I was in my late twenties.

Don’t ask me how I ended up homeless for a brief period in my life. The story takes too long in the telling.

For two weeks, I lived here in the ancestral house, alleged by all its neighbors to be haunted by ghosts, many ghosts; but principally, one, Jangkin, who is reputed to be a large shadow.

Jangkin is quite playful at times.

I do not know whether to believe in ghosts or not. But if I do, I find the ghosts who reside here quite benign, even friendly. And If I have ever been afraid of them, it was never for their potential to do harm.

I think the locals have misunderstood these ghosts completely. Which was how I ended up sleeping here alone for two weeks the first time around many years ago. My lone household help, Abdon, slept here only one night.

He abandoned me the next morning without giving me even the small benefit of an explanation. I never saw him again. Or it could be that the locals need a narrative to prevent them from comfortably entering this house without the benefit of company.

Only the insane come here to sleep. That seems a dictum of the local culture. And I had been warned. There was an insane woman who sometimes sleeps in the balcony.

The house’ caretakers suggested to close access to the balcony with a bamboo fence. But it has yet to be made. Indeed, earlier that night, I had smelled something outside in the balcony but whatever it was, it quickly went away.

I checked this by looking into the balcony to see if she was there. She wasn’t.

And so it wasn’t her humming. I could not help thinking it was the house itself singing to me, who was its guest for the night. Do all old houses sing this way?

I would have found this singing scary, or at least annoying.

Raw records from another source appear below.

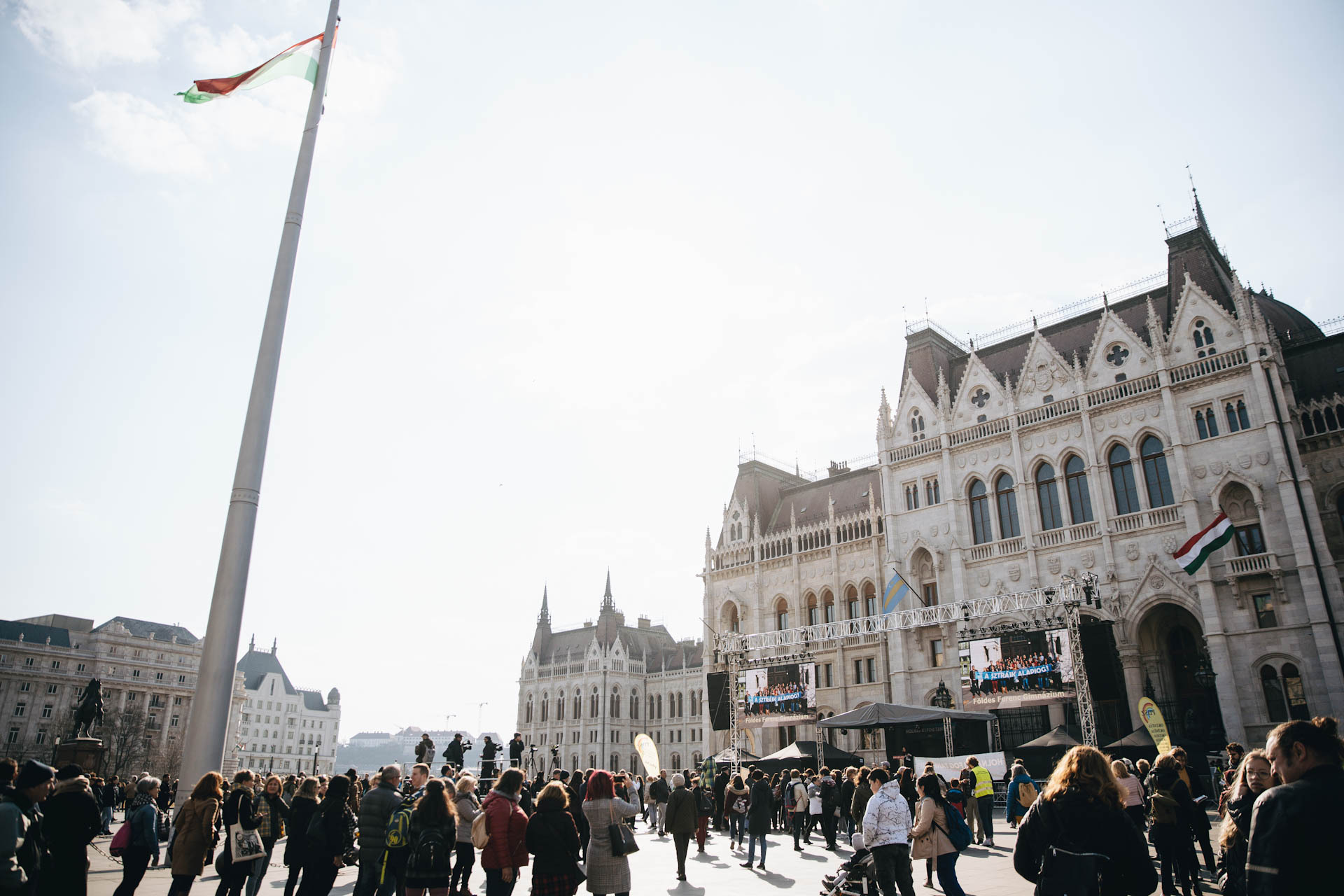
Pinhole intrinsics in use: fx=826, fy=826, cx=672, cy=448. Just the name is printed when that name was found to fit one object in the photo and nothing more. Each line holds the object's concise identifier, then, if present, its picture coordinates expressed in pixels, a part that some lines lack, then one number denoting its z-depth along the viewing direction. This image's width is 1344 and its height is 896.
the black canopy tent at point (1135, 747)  24.14
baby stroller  10.22
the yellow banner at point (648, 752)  23.77
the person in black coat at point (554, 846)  7.66
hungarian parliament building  27.88
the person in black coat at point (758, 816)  15.58
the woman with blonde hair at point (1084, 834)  5.03
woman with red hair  8.60
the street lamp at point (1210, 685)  28.73
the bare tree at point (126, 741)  72.31
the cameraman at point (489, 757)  20.93
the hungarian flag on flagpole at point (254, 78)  12.80
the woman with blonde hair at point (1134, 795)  11.55
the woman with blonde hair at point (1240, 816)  6.62
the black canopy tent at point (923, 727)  23.86
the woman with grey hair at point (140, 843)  8.84
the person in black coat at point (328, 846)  8.73
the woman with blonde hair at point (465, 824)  9.72
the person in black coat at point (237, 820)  9.05
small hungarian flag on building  27.27
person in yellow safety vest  18.02
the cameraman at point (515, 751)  17.06
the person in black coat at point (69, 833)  6.80
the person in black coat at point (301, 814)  9.46
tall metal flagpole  8.42
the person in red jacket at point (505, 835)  8.23
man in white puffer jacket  9.29
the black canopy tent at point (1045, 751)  24.03
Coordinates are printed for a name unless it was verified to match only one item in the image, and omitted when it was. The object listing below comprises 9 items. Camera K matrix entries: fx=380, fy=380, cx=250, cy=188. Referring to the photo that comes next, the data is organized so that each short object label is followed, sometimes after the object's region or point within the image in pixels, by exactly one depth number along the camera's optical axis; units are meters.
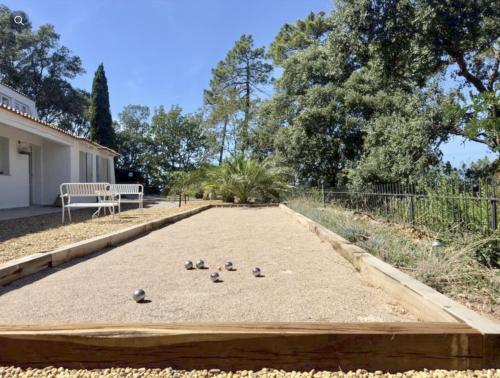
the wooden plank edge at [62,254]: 3.75
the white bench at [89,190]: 9.04
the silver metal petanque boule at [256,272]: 3.99
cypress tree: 27.02
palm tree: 16.05
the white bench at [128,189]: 11.97
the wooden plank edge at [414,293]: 2.22
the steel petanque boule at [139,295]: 3.05
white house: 12.16
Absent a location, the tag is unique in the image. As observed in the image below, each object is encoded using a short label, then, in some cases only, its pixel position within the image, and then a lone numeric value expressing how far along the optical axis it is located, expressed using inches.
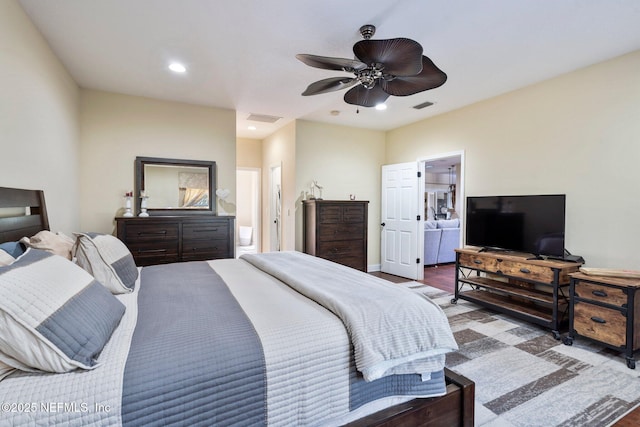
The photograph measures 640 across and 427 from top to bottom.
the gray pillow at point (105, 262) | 70.0
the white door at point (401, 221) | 204.1
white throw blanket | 49.7
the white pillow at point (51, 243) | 71.2
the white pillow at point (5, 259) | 53.7
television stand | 114.2
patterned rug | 71.3
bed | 36.4
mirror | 163.2
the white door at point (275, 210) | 243.1
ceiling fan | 77.1
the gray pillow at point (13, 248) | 62.7
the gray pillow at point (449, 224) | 246.7
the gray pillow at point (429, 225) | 236.7
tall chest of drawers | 191.8
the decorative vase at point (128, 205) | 155.7
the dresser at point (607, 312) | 91.5
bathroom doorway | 333.7
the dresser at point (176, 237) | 148.3
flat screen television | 122.3
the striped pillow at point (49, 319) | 35.9
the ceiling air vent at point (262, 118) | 192.7
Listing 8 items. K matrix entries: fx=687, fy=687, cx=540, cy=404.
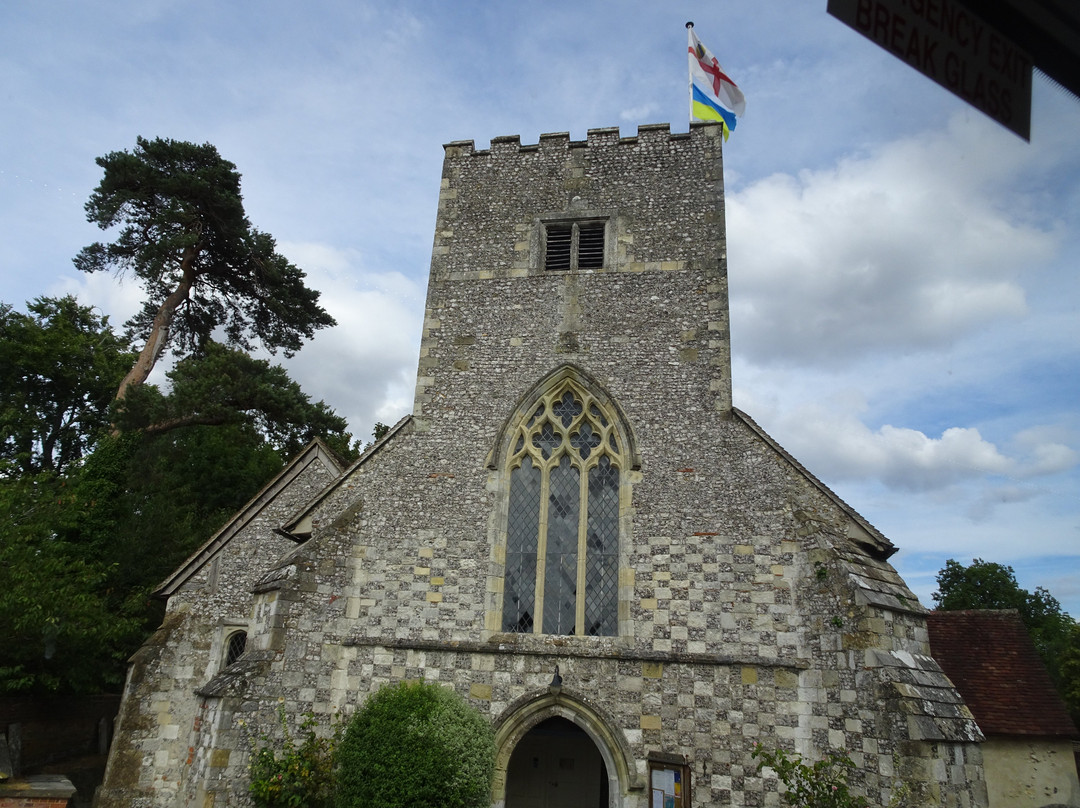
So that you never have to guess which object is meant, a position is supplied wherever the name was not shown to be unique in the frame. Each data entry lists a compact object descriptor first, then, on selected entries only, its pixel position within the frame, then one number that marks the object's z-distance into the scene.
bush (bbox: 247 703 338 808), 8.53
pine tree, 17.73
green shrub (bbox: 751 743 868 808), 7.59
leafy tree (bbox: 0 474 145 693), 11.55
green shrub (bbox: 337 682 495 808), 8.27
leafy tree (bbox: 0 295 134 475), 19.52
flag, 13.82
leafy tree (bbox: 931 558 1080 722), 32.91
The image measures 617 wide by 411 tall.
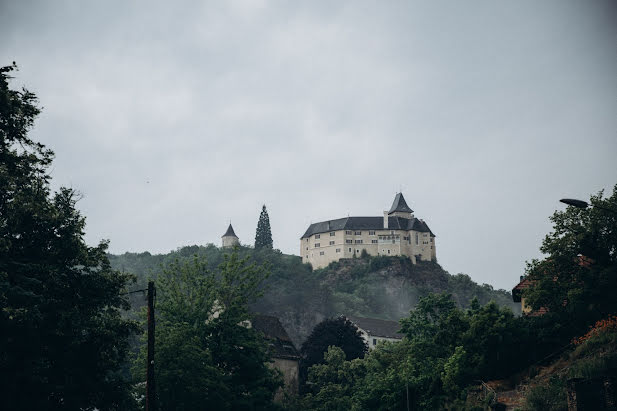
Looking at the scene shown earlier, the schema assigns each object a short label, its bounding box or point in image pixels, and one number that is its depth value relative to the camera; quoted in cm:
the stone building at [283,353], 6624
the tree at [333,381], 5944
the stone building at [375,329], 10709
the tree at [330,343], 7600
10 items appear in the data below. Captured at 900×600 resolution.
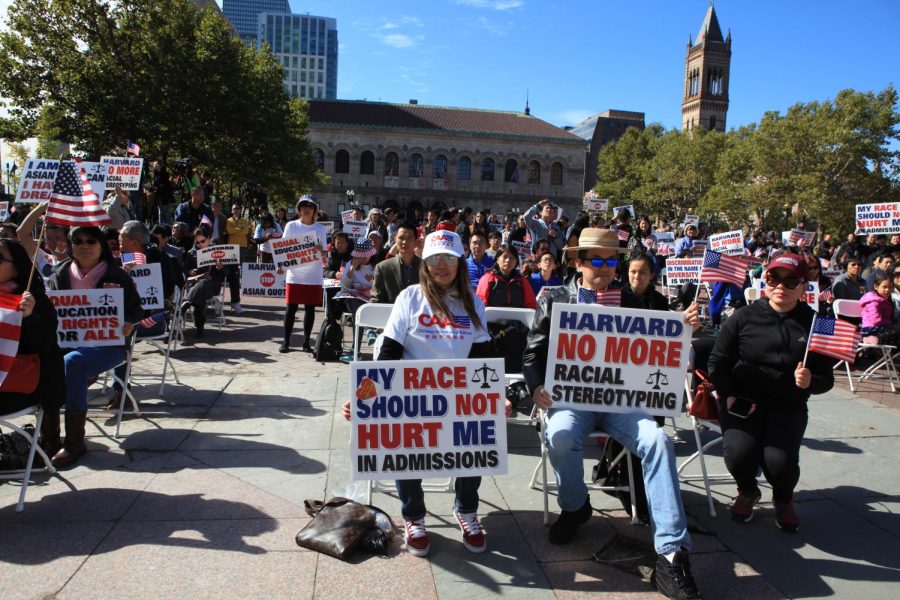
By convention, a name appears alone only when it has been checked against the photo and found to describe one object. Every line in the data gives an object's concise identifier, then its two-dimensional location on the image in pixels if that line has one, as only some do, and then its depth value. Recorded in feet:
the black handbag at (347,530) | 11.16
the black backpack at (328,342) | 26.66
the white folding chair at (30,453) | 12.26
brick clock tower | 367.04
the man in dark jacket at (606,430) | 10.33
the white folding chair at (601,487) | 12.46
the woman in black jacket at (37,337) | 12.95
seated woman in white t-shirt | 12.12
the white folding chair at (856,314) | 25.64
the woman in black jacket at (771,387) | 12.69
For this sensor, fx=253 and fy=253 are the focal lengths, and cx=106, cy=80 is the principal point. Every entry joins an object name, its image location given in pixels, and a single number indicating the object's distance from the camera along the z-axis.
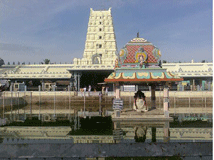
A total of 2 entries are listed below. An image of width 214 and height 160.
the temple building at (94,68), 44.72
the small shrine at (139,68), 17.30
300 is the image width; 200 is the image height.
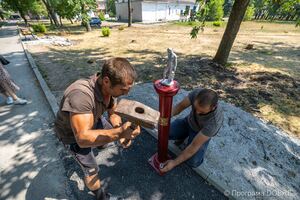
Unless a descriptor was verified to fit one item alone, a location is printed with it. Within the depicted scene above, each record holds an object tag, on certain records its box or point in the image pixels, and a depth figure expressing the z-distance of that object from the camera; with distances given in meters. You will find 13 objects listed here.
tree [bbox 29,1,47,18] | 34.22
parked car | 26.78
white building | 34.72
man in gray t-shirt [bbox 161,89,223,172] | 2.26
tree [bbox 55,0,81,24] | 16.74
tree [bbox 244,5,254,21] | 37.32
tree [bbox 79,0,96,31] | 17.87
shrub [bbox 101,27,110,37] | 16.42
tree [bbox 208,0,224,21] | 31.57
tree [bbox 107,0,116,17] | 50.31
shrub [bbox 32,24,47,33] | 18.47
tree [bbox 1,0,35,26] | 21.16
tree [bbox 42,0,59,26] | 20.39
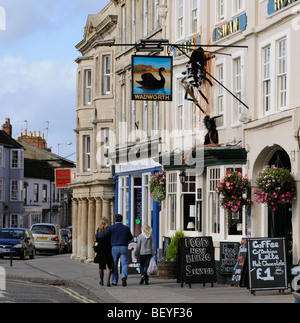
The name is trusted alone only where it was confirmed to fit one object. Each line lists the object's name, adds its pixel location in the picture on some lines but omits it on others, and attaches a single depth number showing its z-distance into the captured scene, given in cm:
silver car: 5225
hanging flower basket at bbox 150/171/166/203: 3031
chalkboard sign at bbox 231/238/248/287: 2216
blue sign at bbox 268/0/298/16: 2178
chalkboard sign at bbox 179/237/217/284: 2320
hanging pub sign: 2584
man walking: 2402
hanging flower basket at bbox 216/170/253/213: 2364
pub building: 2239
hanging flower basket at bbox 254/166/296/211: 2123
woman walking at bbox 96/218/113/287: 2423
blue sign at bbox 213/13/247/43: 2461
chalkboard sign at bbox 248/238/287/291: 2034
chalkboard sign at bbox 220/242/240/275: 2403
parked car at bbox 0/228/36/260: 4300
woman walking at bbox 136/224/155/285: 2505
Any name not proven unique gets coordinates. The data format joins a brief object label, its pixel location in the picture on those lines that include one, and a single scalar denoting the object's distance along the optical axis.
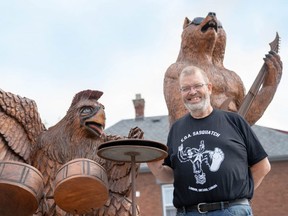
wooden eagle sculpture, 3.10
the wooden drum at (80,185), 2.50
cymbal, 2.34
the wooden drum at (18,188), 2.44
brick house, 12.82
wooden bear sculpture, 3.98
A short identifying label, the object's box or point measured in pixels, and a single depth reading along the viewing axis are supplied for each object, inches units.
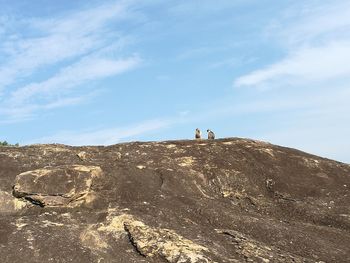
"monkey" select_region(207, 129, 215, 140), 1462.7
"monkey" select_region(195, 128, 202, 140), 1450.5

But it wasn’t. Indeed, the song was so beautiful I found myself trying to remember the tune itself. I hope one day to play this music on my saxophone, though I do not play too well. The song is still with me.

I remember it this way: The house is next to the national highway.

The song begins with the dopler scream of midnight traffic, rubber tires on asphalt, screaming with the exhaust pipes of diesel engines only partially muffled, or motorcycles enjoying their loudness, a shouted conversation segues into silence.

The silence is tenuous, unpredictable, random. And then from the silence, a soft humming emerges, becomes louder, beautiful.

And then out of nowhere a truck from the distance approaching becoming in quick time a metallic scream. In a snap, back to silence. And then, the song begins again.